Growing knowledge: Devereux Pennsylvania CIDDS students learn about the power of hydroponics
From planting seeds to harvesting produce, students at Devereux Advanced Behavioral Health Pennsylvania are gaining hands-on experience in hydroponic farming, the process of growing plants without soil, using only nutrient-rich water.
Since January, youth who participate in the Employment Training Program at Devereux Pennsylvania Children’s Intellectual and Developmental Disabilities Services (CIDDS) Learning Center have been growing lettuce in a vertical farming unit called a “Flex Farm” that is on loan from Fluxspace, a Pennsylvania-based educational consultant.
“Teaching youth about hydroponic farming has been a great addition to our Employment Training Program,” said Devereux Pennsylvania CIDDS Learning Center Education Director Susan Nice, MSW. “Students are learning where food comes from and how to grow it. Our individuals are involved in the process every step of the way, and are filled with a sense of pride and accomplishment when they get to see – and eat – the fruits of their labor.”
Cultivating new skills
By participating in hydroponic farming, students are acquiring valuable job, life and social skills.
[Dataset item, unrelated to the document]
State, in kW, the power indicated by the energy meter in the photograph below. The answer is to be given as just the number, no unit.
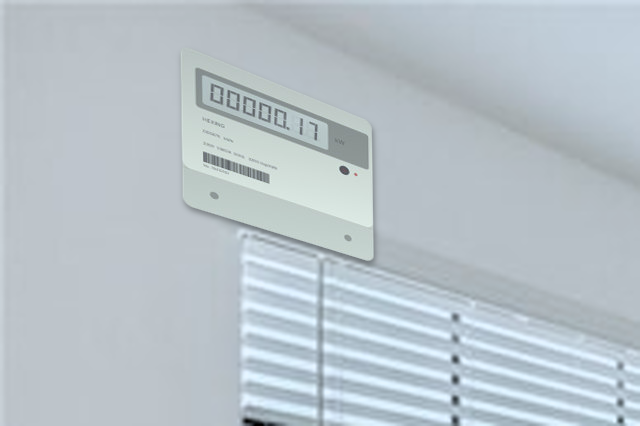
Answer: 0.17
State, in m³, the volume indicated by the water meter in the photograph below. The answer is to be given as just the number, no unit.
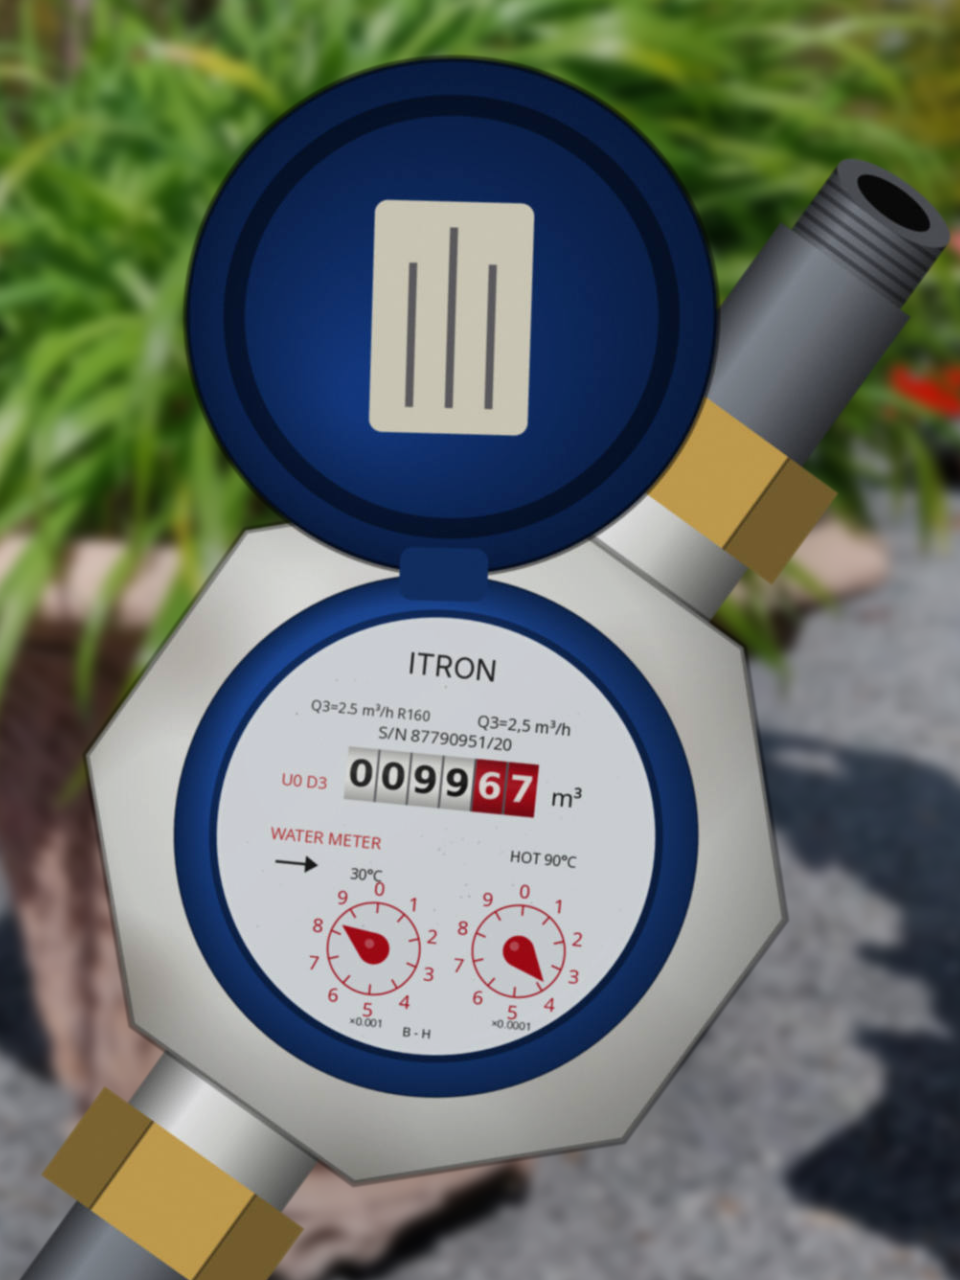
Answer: 99.6783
“Our youth are fully engaged in the process – they help set up the farming unit; plant lettuce seeds; complete weekly chemical and maintenance checks; and harvest the produce,” explained Devereux Pennsylvania CIDDS Learning Center Employment Training and Transition Coordinator Ladislao Buljevich, M.A. “Through these tasks, they are gaining functional skills, such as learning how to read measurements and numbers, use a calendar and tell time. In addition, they are discovering the importance of teamwork and following directions, as well as nutrition and maintaining a healthy diet.”
Fluxspace Director of Innovation Ryne Anthony also noted, “Organizations like Devereux are using the Flex Farm to provide engaging, hands-on, authentic science, technology, engineering and mathematics (STEM) learning experiences in classrooms, libraries, STEM labs, cafeterias, and more. With its ease of use and the accompanying curriculum, the Flex Farm allows students to experience many different interdisciplinary topics, such as sustainability, water quality, plant science, math and entrepreneurship. It is a true transformative learning experience where students become ‘problem solvers,’ using an innovative hydroponics system to grow sustainable, fresh food to feed their local communities. This experience provides students with a sense of ownership, something to be proud of, and something to get excited about.”
From farm to table
Buljevich says hydroponic lettuce grows from seed to harvest in about five to six weeks, and the lettuce the students have grown throughout the year has been put to good use.